Yes, you can check the PID to see if a new dpinger instance has been started. You will also find a startup message in the system log each time dpinger is started. Dpinger does not log on exit, so it would not be unusual to see a sequence of dpinger start, dpinger alarm on, dpinger start in the system log.

pfSense restarts interfaces and/or packages in many circumstances that at first are surprising. Most make sense after you dig into them a bit.

deajan · Aug 31, 2016, 3:24 PM

Hi guys,

Sorry bieng late for the party, went into holidays.
As for my answer, I modified /etc/inc/gwlb.inc in order to reach my goal.
I've created a PR on github, but Renalto said there should be a better way.
See the PR discussion here: https://github.com/pfsense/pfsense/pull/3093

luckman212 · Sep 1, 2016, 12:29 PM

I know the dpinger events are trapped by rc.gateway_alarm but what about physical link state changes (i.e. cable is plugged/unplugged)? Is there a place we can hook into to run code after a linkup event?

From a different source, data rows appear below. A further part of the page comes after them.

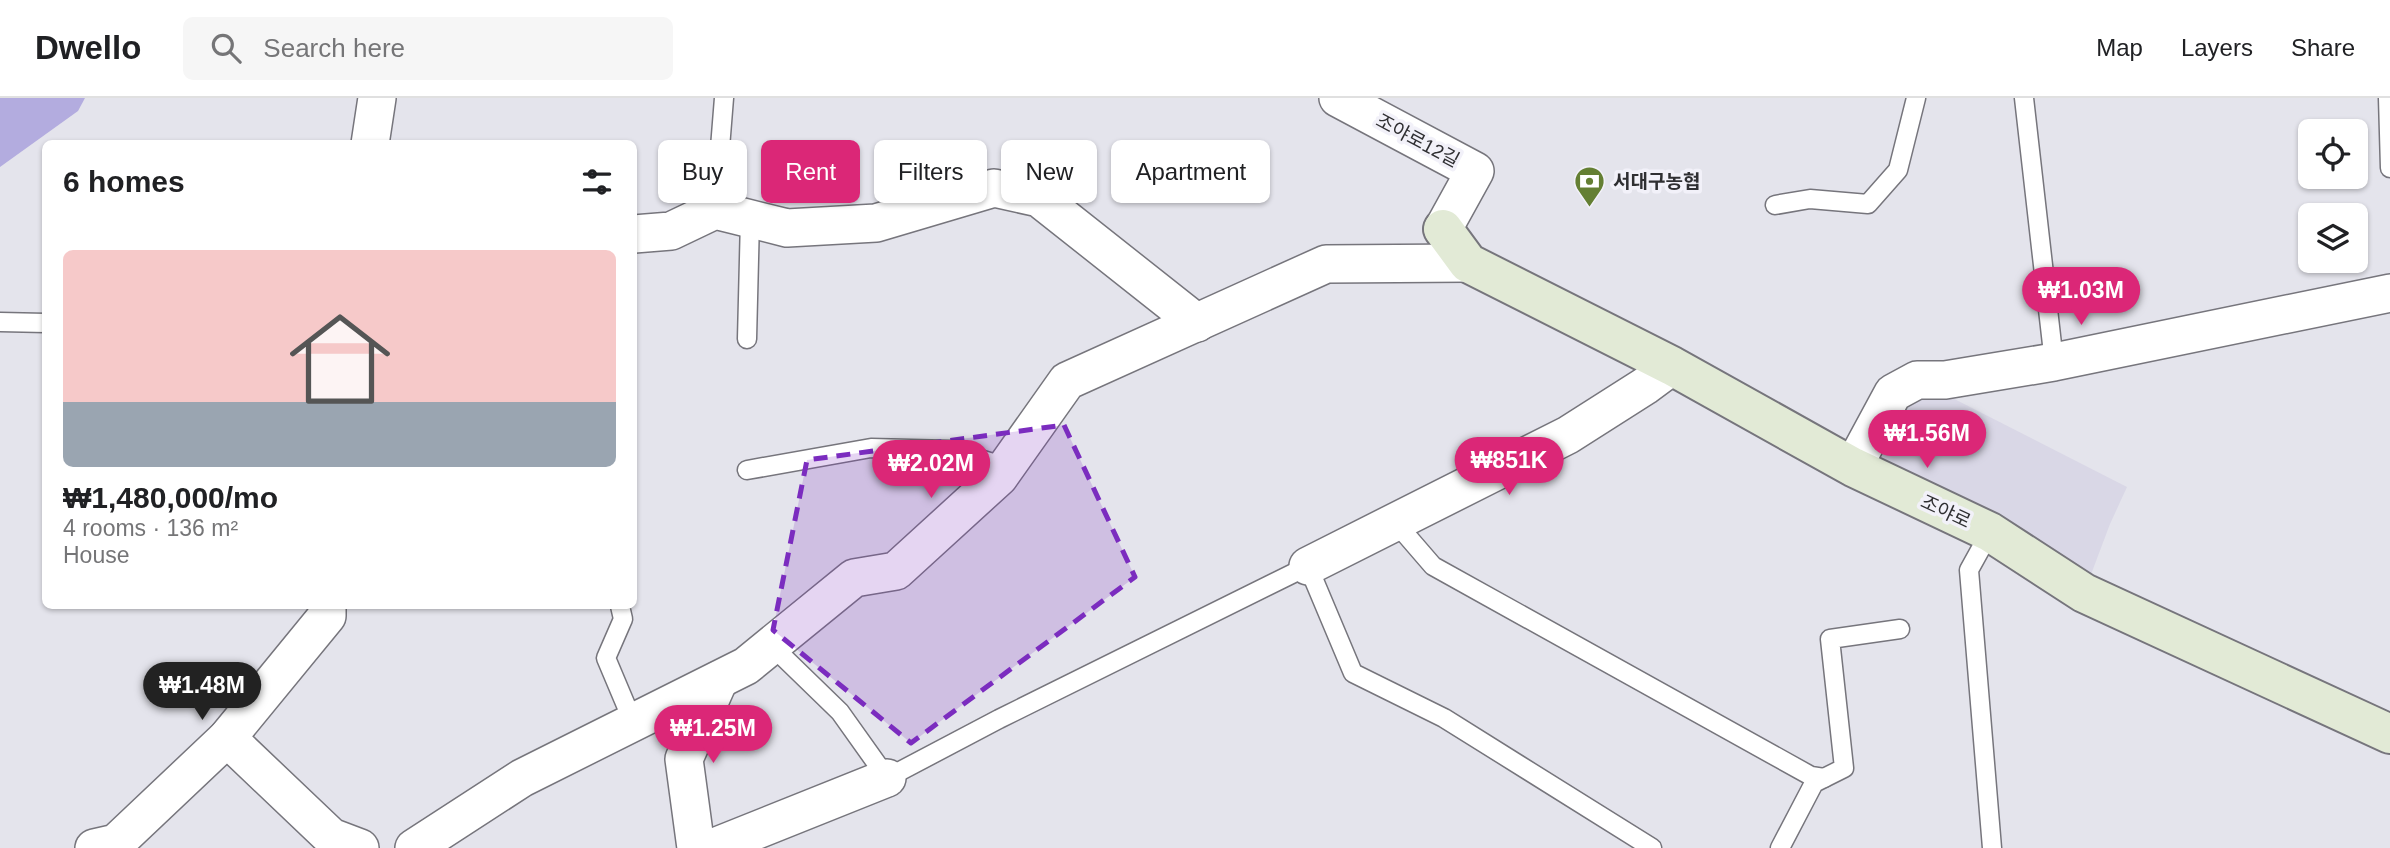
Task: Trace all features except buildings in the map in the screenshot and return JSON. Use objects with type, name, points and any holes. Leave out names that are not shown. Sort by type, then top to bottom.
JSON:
[{"type":"main road","name":"조야로","points":[[1443,229],[1468,264],[1672,366],[1853,467],[1990,532],[2084,593],[2390,734]]},
{"type":"street","points":[[371,140],[377,98]]},
{"type":"street","name":"조야로12길","points":[[1338,98],[1475,171],[1443,229]]},
{"type":"street","points":[[637,234],[671,231],[715,210],[787,228],[876,223],[994,188],[1039,198],[1197,323]]},
{"type":"street","points":[[414,848],[522,778],[746,666],[853,578],[896,571],[999,477],[1067,381],[1326,264],[1468,264]]},
{"type":"street","points":[[1853,467],[1894,393],[1917,380],[1945,380],[2054,362],[2390,293]]},
{"type":"street","points":[[1308,566],[1569,435],[1672,366]]},
{"type":"street","points":[[94,848],[116,844],[227,738],[327,616],[327,609]]},
{"type":"street","points":[[696,848],[684,759],[719,680]]},
{"type":"street","points":[[227,738],[331,837],[360,848]]},
{"type":"street","points":[[712,848],[887,778]]},
{"type":"lane","points":[[715,210],[724,98]]},
{"type":"lane","points":[[1774,205],[1810,199],[1868,204],[1898,170],[1916,98]]},
{"type":"lane","points":[[2024,98],[2054,362]]},
{"type":"lane","points":[[2388,98],[2390,168]]},
{"type":"lane","points":[[747,339],[750,219]]},
{"type":"lane","points":[[0,322],[42,323]]},
{"type":"lane","points":[[747,470],[871,448],[951,450],[1006,467]]},
{"type":"lane","points":[[1395,522],[1433,566],[1811,776],[1824,778]]},
{"type":"lane","points":[[1990,532],[1969,569],[1992,848]]},
{"type":"lane","points":[[771,645],[840,712],[887,778],[999,719],[1308,566],[1353,673],[1444,718],[1652,848]]},
{"type":"lane","points":[[621,609],[623,619],[606,658],[633,722]]},
{"type":"lane","points":[[1780,848],[1814,783],[1844,768],[1830,639],[1900,628]]},
{"type":"highlighted area","points":[[1064,425],[1135,577],[911,743],[773,630],[807,460]]},
{"type":"shaded area","points":[[0,98],[85,98],[78,111],[0,167]]},
{"type":"shaded area","points":[[1917,380],[2127,487],[2084,593],[1853,467]]},
{"type":"place","name":"서대구농협","points":[[1590,208]]}]
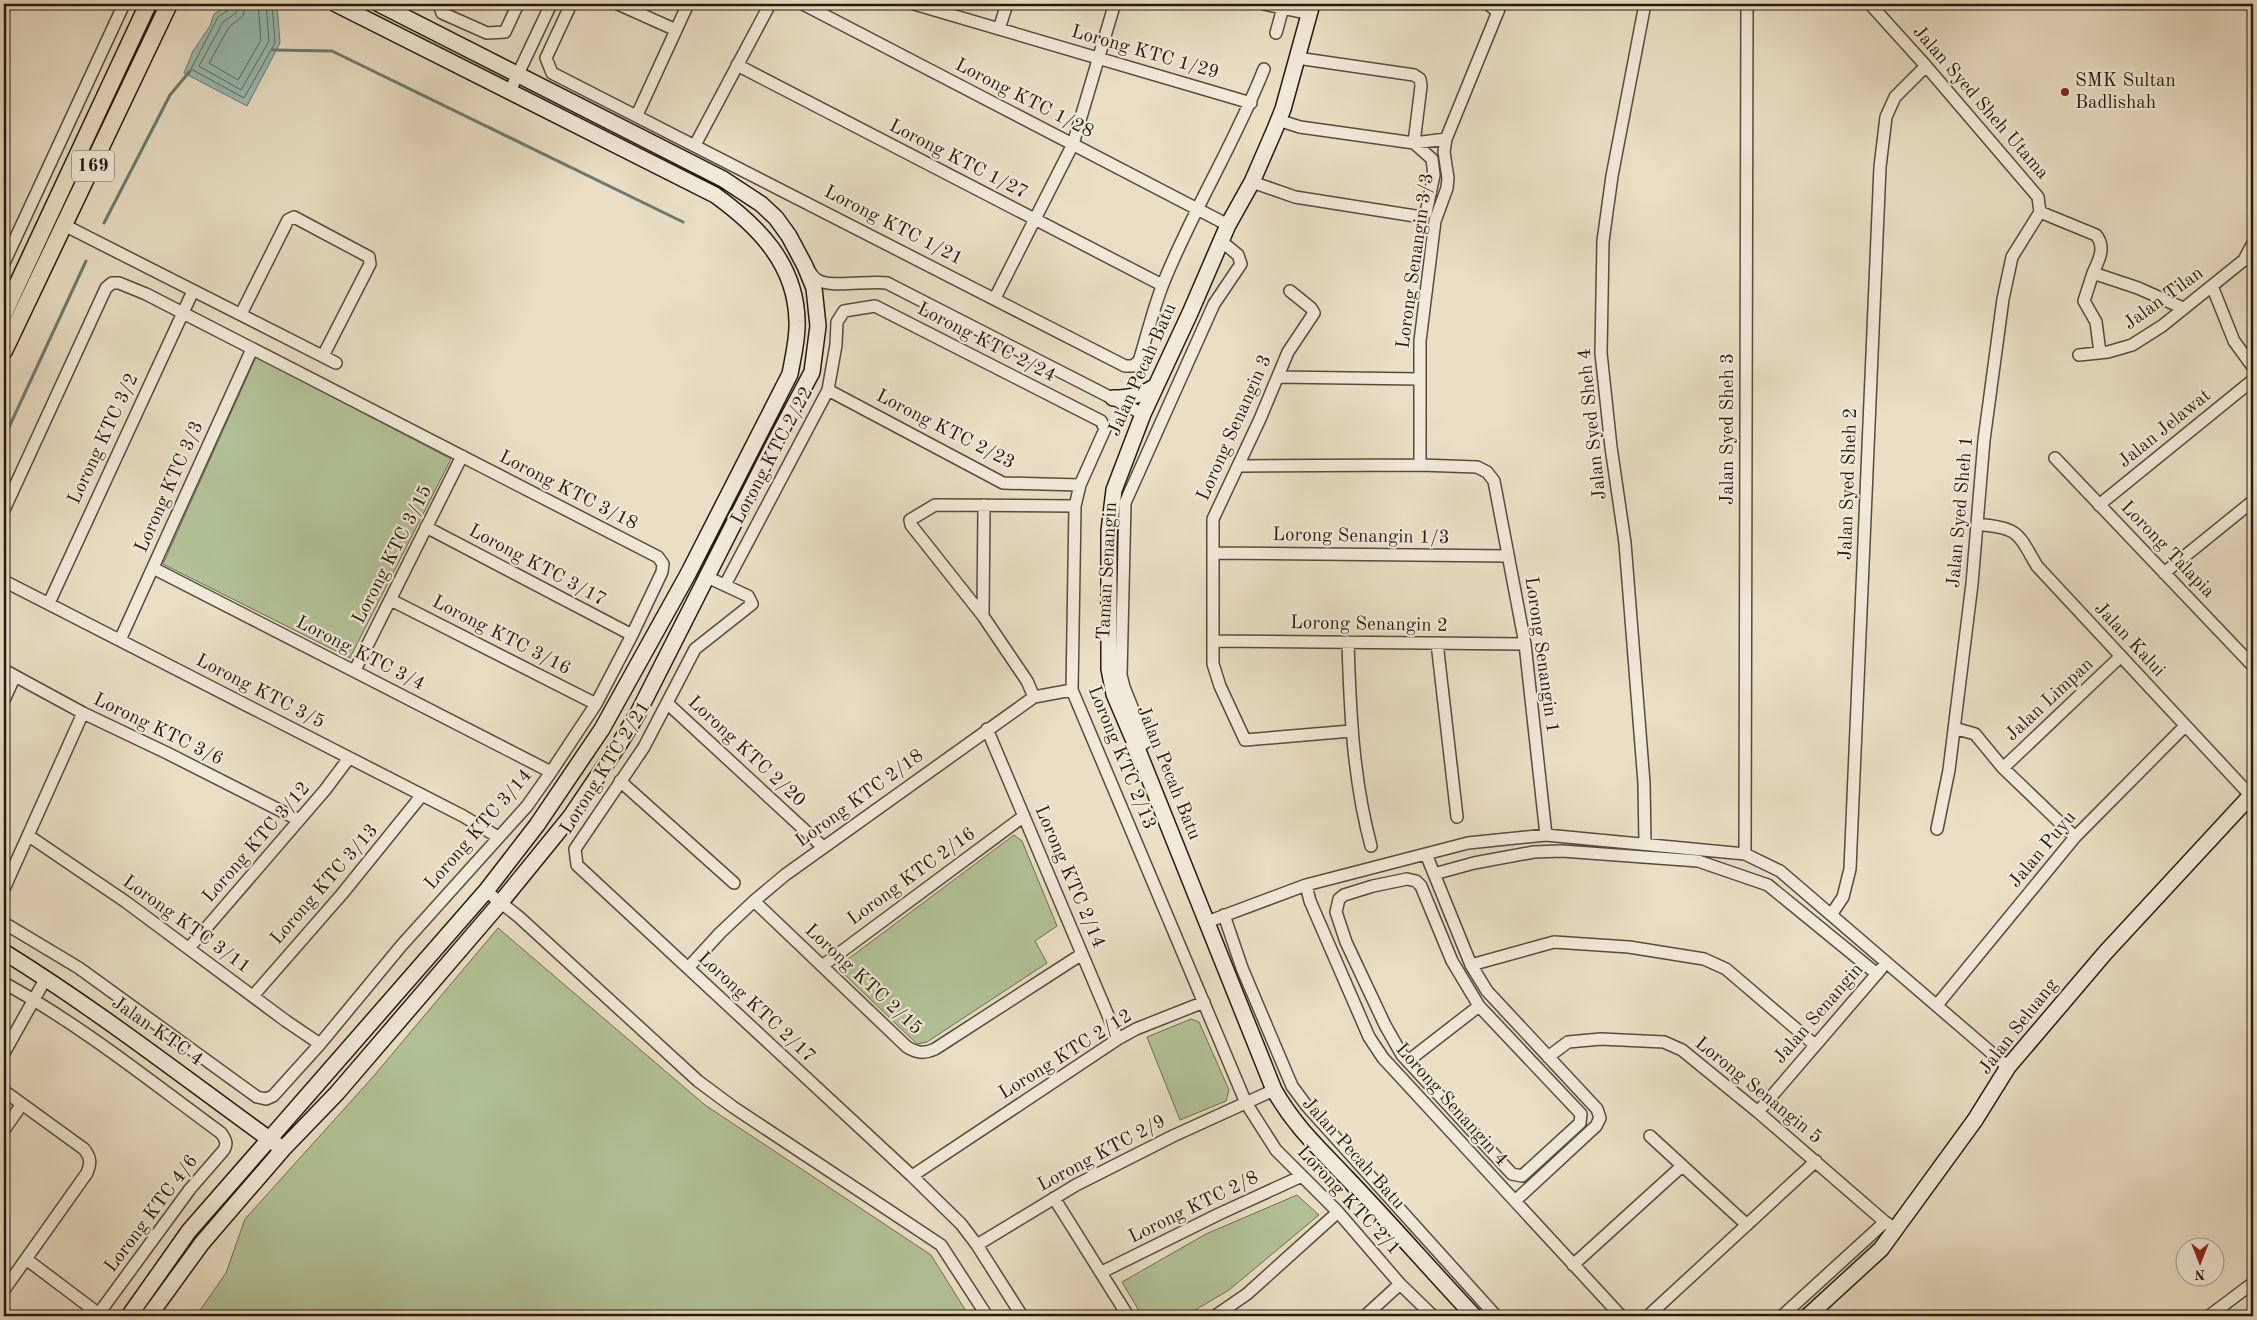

deajan · Sep 1, 2016, 12:41 PM

As far as my testing got, rc.gateway_alarm does only trigger when a link goes down, but not up.
Physical link state changes are indeed detected as dpinger won't be able to ping whatever you configured.

My #PR solution detects link up / downs.

luckman212 · Sep 1, 2016, 1:33 PM

Hmm ok yes I was able to log dpinger triggering rc.gateway_alarm during WAN UP events as well but it wasn't consistent. I believe as Denny said, sometimes other processes or scripts are killing dpinger and restarting it and thus it doesn't trigger the call to rc.gateway_alarm. I haven't had a chance to review the code in your PR but I will look at it.

I know Renato wants to do things "right" - of course that is always best but sometimes when the SHTF you gotta do what you gotta do.